Selain itu, tim penyidik terus mengumpulkan alat bukti dan mendalami kemungkinan keterlibatan pihak lain, baik dari lingkungan Kementerian PU, BUMN, maupun sektor swasta.
Penyidik juga masih memeriksa sejumlah saksi, meminta keterangan ahli keuangan negara, serta menelusuri aset yang di duga berasal dari tindak pidana korupsi.
Tiga Tersangka Telah Lebih Dulu Di tahan
Sebelumnya, Kejati DKI Jakarta lebih dulu menetapkan tiga tersangka dalam perkara ini. Mereka adalah DP, mantan Direktur Jenderal SDA, RS selaku Sekretaris Direktorat Jenderal Cipta Karya, dan AS yang menjabat sebagai Pejabat Pembuat Komitmen (PPK).
Penyidik menduga DP menerima suap dan gratifikasi lebih dari Rp2 miliar. Ia juga di duga menerima dua mobil mewah, yakni Honda CR-V dan Toyota Innova Zenix, dari sejumlah kontraktor proyek.

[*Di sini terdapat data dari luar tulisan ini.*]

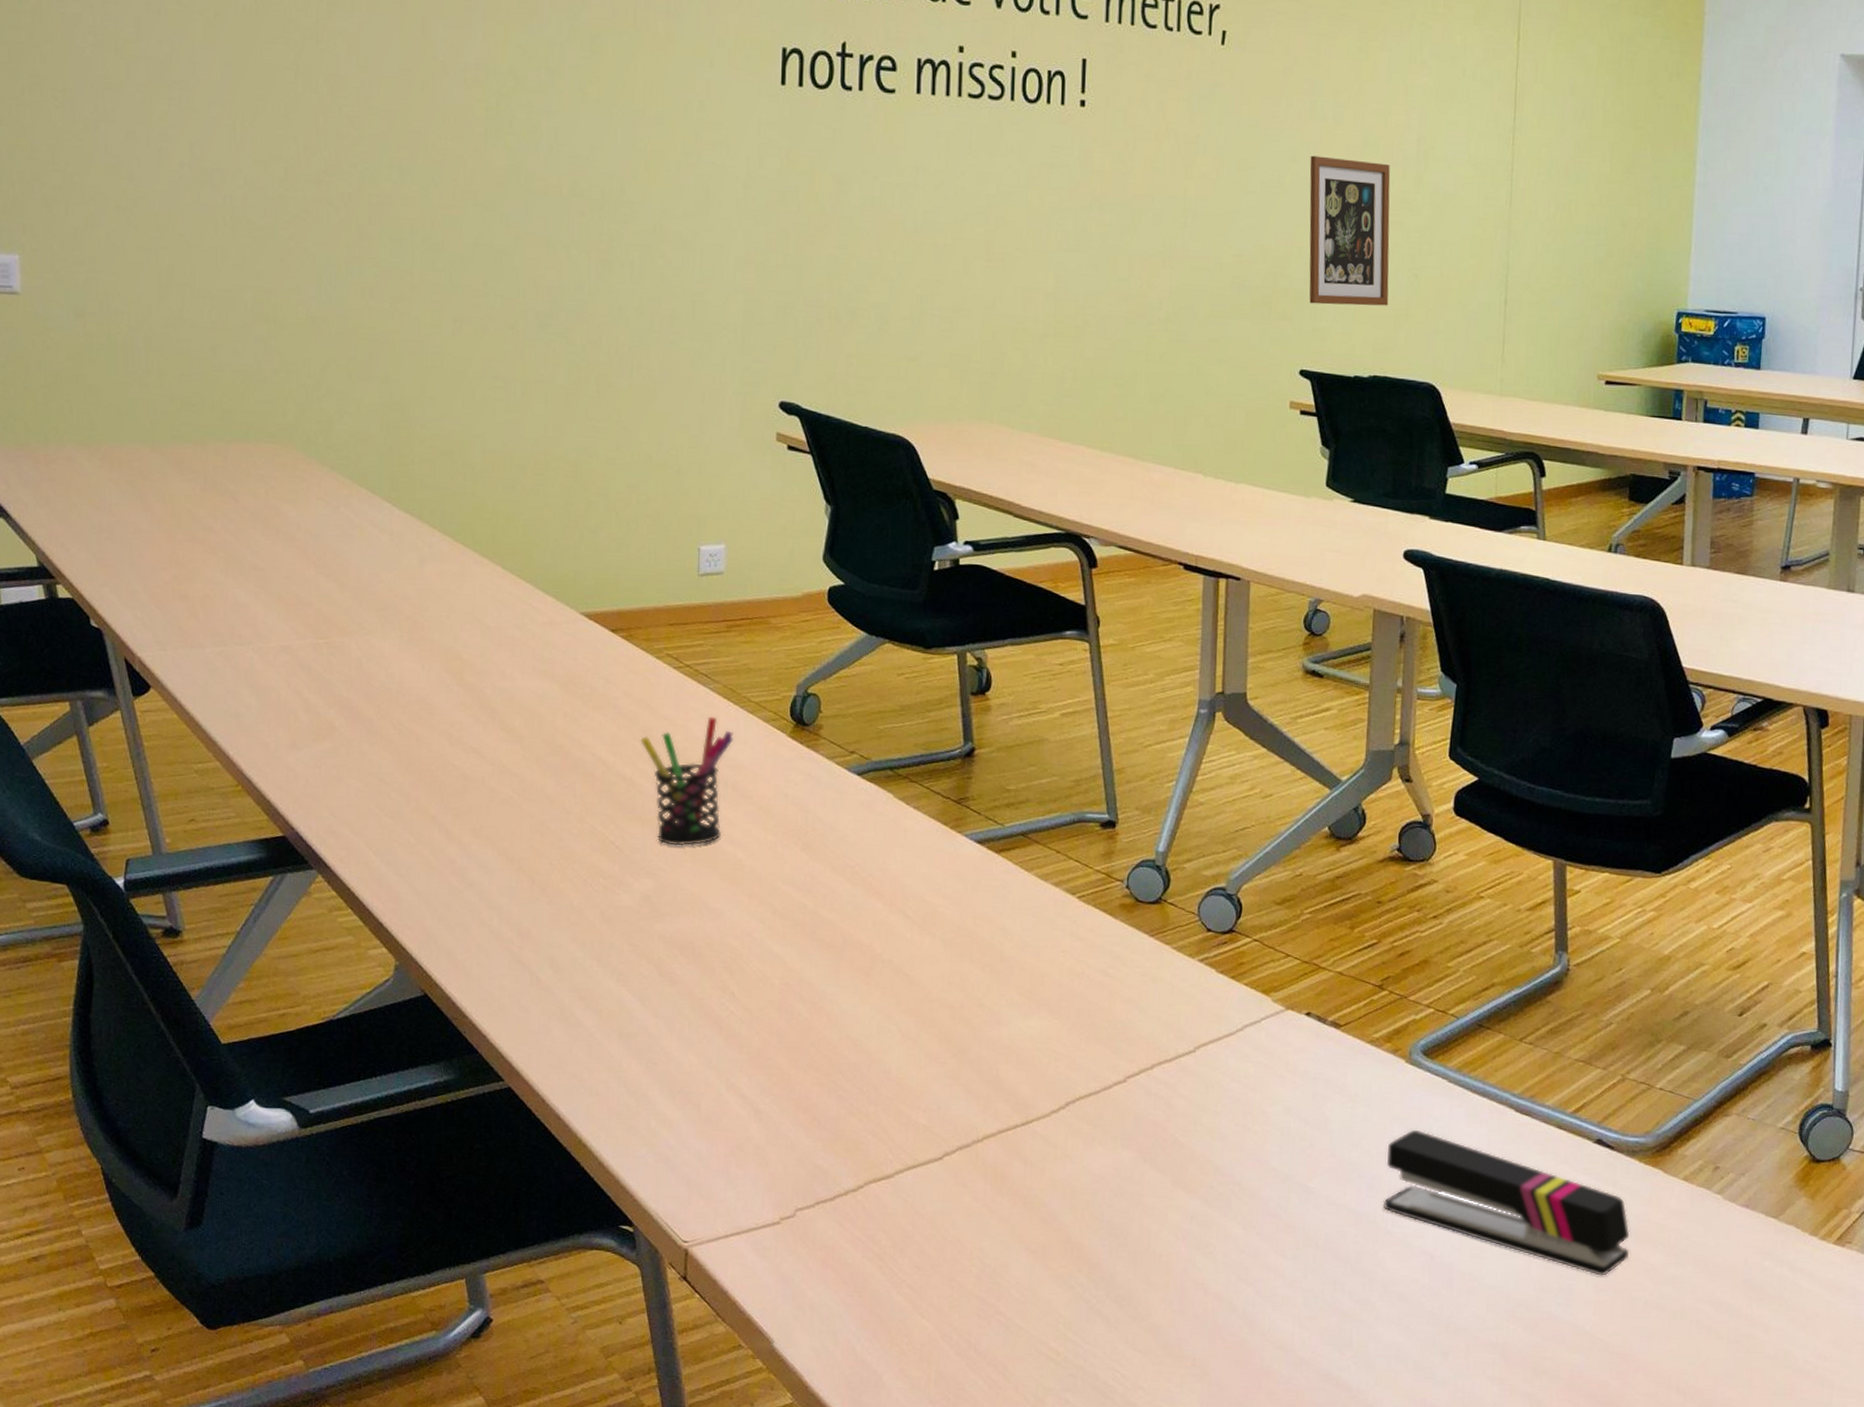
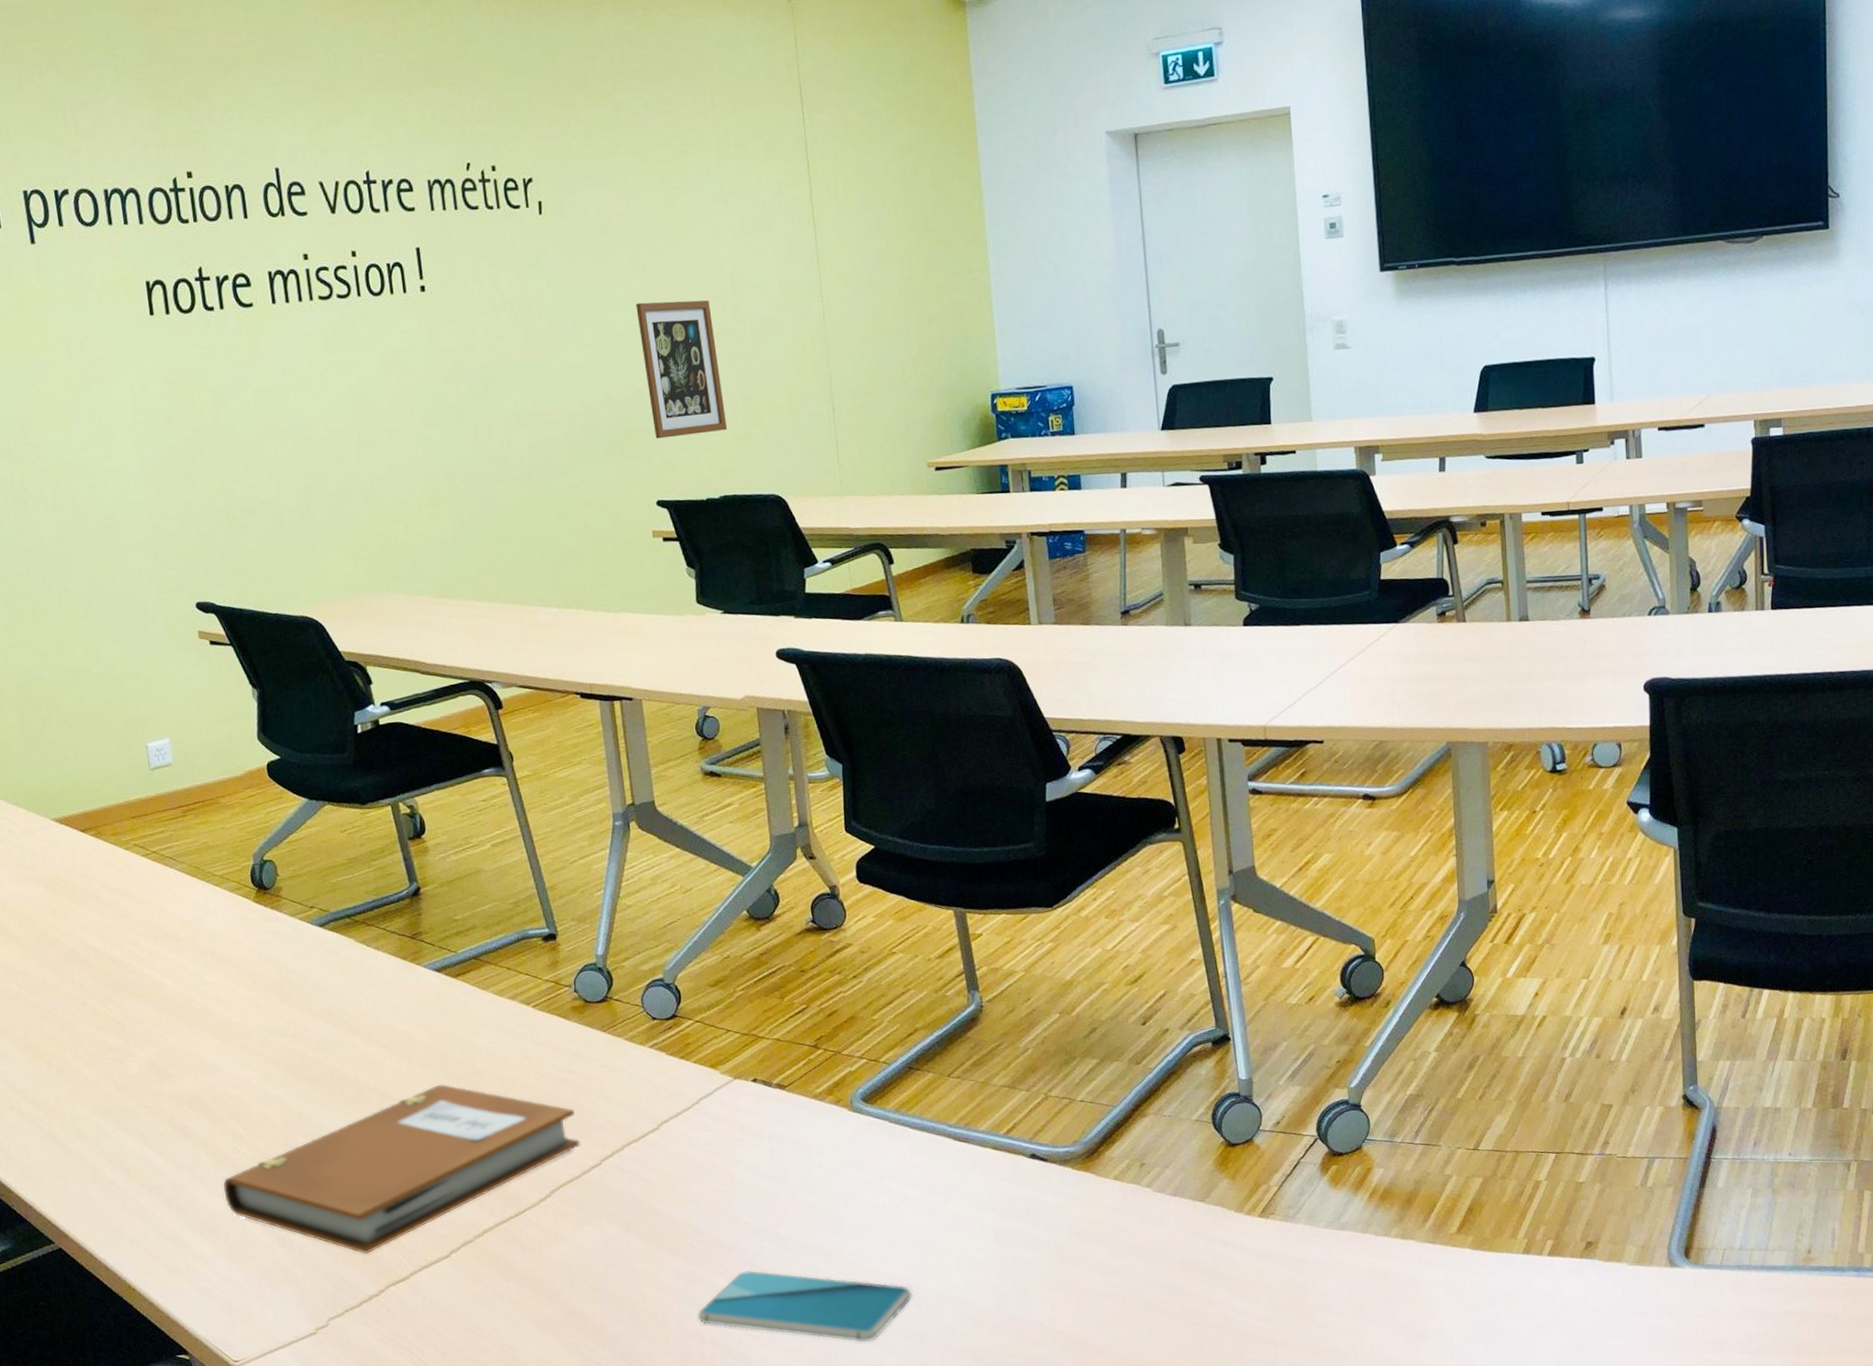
pen holder: present [640,716,734,846] -> none [123,894,208,1014]
notebook: none [703,967,1106,1144] -> present [223,1084,580,1255]
smartphone: none [1205,1222,1446,1320] -> present [697,1271,913,1342]
stapler: present [1382,1129,1630,1276] -> none [844,1169,1076,1276]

Di sisi lain, RS dan AS di duga terlibat dalam rekayasa proyek fiktif di Sekretariat Direktorat Jenderal Cipta Karya. Dugaan itu berkaitan dengan kegiatan pada periode 2023 hingga 2024. Kasus ini masih terus berkembang. Kejati DKI Jakarta membuka peluang untuk menetapkan tersangka baru seiring pendalaman penyidikan yang sedang berlangsung.